What time 18446744073709550.000 meansVadim Tkachenko
Sometimes when you do profiling you can see number like this in timestamps. Periodically in our patches there was Query_time: 18446744073709550.000 in slow.log file (well, it was fixed recently, but still appears in other places).
I faced this problem several years ago when only 2-core AMD Opteron systems appeared and I noticed sysbench getting crazy showing query execution time 18446744073709550.000 or like this.
Obviously this is unsigned integer which was received by subtraction bigger number from smaller.

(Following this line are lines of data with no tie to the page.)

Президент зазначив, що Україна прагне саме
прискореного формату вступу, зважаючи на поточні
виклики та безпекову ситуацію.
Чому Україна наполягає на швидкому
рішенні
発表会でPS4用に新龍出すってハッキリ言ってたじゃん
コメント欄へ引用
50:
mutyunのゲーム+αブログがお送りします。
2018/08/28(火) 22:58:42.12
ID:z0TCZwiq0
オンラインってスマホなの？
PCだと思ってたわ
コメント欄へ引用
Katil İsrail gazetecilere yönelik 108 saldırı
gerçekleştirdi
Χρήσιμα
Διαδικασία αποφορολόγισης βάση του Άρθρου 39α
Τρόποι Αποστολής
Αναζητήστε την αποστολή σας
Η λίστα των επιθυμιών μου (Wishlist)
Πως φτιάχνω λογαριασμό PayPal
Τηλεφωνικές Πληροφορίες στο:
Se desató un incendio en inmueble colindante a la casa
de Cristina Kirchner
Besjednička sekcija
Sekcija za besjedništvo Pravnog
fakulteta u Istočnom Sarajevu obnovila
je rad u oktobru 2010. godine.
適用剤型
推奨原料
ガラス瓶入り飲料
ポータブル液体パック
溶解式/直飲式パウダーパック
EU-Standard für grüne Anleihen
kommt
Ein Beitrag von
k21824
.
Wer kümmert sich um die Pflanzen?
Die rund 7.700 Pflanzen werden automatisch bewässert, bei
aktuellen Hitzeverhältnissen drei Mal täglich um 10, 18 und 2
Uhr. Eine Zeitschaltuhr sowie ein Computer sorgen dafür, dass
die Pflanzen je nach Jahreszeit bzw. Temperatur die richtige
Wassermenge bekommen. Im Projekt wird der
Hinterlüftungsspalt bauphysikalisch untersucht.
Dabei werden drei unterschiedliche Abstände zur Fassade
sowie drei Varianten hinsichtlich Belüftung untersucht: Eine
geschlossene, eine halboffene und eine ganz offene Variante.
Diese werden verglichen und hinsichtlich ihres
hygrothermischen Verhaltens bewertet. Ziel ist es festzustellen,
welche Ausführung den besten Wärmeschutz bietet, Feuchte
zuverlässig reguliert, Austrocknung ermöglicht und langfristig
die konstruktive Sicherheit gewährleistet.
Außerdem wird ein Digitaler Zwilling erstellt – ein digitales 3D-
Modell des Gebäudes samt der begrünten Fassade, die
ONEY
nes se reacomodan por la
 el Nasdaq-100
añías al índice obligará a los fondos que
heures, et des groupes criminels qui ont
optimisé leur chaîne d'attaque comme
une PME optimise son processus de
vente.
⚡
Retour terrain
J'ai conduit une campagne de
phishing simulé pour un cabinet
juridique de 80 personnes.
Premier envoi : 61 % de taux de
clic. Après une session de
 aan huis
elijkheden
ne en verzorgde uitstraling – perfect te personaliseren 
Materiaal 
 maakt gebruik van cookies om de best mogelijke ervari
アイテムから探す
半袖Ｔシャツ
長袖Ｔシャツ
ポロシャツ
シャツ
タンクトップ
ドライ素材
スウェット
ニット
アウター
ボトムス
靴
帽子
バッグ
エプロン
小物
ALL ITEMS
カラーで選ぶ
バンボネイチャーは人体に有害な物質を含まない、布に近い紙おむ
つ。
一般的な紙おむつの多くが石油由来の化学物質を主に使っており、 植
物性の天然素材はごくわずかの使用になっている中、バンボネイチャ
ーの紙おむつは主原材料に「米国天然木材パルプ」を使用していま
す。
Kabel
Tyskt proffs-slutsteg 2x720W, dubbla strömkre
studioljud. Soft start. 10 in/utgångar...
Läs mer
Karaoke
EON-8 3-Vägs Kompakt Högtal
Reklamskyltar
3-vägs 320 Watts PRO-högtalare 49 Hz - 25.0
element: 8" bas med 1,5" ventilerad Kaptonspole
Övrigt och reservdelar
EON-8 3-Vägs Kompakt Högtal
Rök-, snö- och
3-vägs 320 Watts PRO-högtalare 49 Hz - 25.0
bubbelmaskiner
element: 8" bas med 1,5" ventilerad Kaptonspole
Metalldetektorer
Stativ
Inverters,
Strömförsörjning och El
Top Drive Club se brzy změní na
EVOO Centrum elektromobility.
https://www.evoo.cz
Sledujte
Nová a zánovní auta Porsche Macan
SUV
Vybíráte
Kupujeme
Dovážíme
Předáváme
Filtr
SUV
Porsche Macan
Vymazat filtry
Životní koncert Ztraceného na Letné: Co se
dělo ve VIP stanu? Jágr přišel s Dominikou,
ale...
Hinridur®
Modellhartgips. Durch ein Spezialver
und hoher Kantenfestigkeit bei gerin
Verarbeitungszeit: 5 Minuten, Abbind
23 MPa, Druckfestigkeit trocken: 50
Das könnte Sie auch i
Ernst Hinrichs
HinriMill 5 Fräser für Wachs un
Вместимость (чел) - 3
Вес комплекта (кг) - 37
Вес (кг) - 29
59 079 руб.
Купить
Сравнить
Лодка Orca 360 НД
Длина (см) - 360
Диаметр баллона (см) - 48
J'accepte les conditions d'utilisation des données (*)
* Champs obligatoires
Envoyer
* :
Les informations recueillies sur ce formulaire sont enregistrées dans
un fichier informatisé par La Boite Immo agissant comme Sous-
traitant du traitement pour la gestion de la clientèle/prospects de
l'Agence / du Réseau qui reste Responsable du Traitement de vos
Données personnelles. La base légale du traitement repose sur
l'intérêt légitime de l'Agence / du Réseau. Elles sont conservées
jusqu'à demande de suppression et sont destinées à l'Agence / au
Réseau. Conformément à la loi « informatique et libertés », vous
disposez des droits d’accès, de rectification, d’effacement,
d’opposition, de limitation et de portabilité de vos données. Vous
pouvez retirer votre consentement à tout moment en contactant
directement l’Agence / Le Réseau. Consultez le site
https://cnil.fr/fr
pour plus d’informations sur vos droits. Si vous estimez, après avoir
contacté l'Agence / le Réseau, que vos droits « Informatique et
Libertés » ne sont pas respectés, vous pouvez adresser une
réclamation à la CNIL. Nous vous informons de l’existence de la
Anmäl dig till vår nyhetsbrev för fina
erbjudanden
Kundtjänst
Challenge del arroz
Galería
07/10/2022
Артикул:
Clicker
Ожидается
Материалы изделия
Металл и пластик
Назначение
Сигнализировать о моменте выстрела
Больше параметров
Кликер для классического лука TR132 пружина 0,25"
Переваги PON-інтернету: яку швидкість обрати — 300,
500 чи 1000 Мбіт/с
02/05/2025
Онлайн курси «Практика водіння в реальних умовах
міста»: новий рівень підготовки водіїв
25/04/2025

But how it can be if we use:
start_time = clock_gettime(CLOCK_THREAD_CPUTIME_ID, &tp);
end_time = clock_gettime(CLOCK_THREAD_CPUTIME_ID, &tp);
total_time = end_time – start_time;
How we can get query executed in negative time ? It would be too good to be real :).
After some research I found the reason, and it is interesting that I want to share it even few years later. The reason is that different CPU on the same motherboard uses different frequency generators (each CPU has its own frequency generator, though exact implementation depends on CPU vendor), and there is no way to get these generators synchronized. That is if in your server you have 4 CPU, each of them lives on its own time. Usually difference between generators is very small (microseconds matter), but it appears this difference is enough to get negative time.
It happens when your query started on one CPU and during execution it was switched to another CPU (where generator delayed to first CPU) and time between two measurements were small enough to catch difference in generators. In result you have negative time, but it actually, it is more serious, it mean – we can’t get exact time between two points in application.
So designing profiling in your application be aware of. I wonder how realtime sensor systems, where microseconds are important, deal with this.